Copy out the lines below exactly, from the line containing "family: Lasiocampidae" through the end of the records.

- **Data section**
• • •
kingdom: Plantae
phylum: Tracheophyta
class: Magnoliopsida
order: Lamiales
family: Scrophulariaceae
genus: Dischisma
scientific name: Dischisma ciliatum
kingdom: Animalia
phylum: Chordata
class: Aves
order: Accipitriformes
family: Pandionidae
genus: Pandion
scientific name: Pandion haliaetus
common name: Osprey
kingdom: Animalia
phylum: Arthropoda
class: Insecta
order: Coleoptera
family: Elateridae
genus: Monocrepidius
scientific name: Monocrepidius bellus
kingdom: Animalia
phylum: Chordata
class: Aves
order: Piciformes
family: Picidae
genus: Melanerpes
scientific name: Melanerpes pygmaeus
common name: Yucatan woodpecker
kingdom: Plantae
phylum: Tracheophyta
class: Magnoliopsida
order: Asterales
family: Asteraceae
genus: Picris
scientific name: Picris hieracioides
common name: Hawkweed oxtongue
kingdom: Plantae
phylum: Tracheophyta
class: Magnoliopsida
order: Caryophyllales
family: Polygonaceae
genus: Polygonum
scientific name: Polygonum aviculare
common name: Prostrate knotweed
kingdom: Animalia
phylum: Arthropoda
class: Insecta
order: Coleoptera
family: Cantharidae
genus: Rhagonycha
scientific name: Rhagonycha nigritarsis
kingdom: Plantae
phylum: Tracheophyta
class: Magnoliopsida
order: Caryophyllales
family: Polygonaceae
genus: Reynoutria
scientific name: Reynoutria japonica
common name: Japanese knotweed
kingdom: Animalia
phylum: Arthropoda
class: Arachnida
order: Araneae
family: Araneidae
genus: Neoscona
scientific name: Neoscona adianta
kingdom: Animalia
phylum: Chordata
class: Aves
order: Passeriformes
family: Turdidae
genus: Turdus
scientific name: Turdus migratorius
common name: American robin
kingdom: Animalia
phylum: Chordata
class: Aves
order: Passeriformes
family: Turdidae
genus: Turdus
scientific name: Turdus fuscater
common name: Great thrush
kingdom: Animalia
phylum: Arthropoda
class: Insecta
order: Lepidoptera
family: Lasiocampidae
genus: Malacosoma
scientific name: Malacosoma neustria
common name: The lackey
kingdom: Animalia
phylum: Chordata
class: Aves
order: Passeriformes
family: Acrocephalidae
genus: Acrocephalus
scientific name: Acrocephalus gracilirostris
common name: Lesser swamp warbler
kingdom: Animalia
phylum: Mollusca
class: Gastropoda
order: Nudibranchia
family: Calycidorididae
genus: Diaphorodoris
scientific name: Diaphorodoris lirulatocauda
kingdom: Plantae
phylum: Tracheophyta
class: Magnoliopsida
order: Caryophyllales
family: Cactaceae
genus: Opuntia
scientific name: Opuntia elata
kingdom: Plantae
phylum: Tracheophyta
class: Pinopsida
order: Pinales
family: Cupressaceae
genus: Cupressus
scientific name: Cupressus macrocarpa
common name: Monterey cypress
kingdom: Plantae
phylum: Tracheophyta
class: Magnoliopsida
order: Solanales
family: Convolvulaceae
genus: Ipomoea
• • •
- **Exercise result**
family: Lasiocampidae
genus: Malacosoma
scientific name: Malacosoma neustria
common name: The lackey
kingdom: Animalia
phylum: Chordata
class: Aves
order: Passeriformes
family: Acrocephalidae
genus: Acrocephalus
scientific name: Acrocephalus gracilirostris
common name: Lesser swamp warbler
kingdom: Animalia
phylum: Mollusca
class: Gastropoda
order: Nudibranchia
family: Calycidorididae
genus: Diaphorodoris
scientific name: Diaphorodoris lirulatocauda
kingdom: Plantae
phylum: Tracheophyta
class: Magnoliopsida
order: Caryophyllales
family: Cactaceae
genus: Opuntia
scientific name: Opuntia elata
kingdom: Plantae
phylum: Tracheophyta
class: Pinopsida
order: Pinales
family: Cupressaceae
genus: Cupressus
scientific name: Cupressus macrocarpa
common name: Monterey cypress
kingdom: Plantae
phylum: Tracheophyta
class: Magnoliopsida
order: Solanales
family: Convolvulaceae
genus: Ipomoea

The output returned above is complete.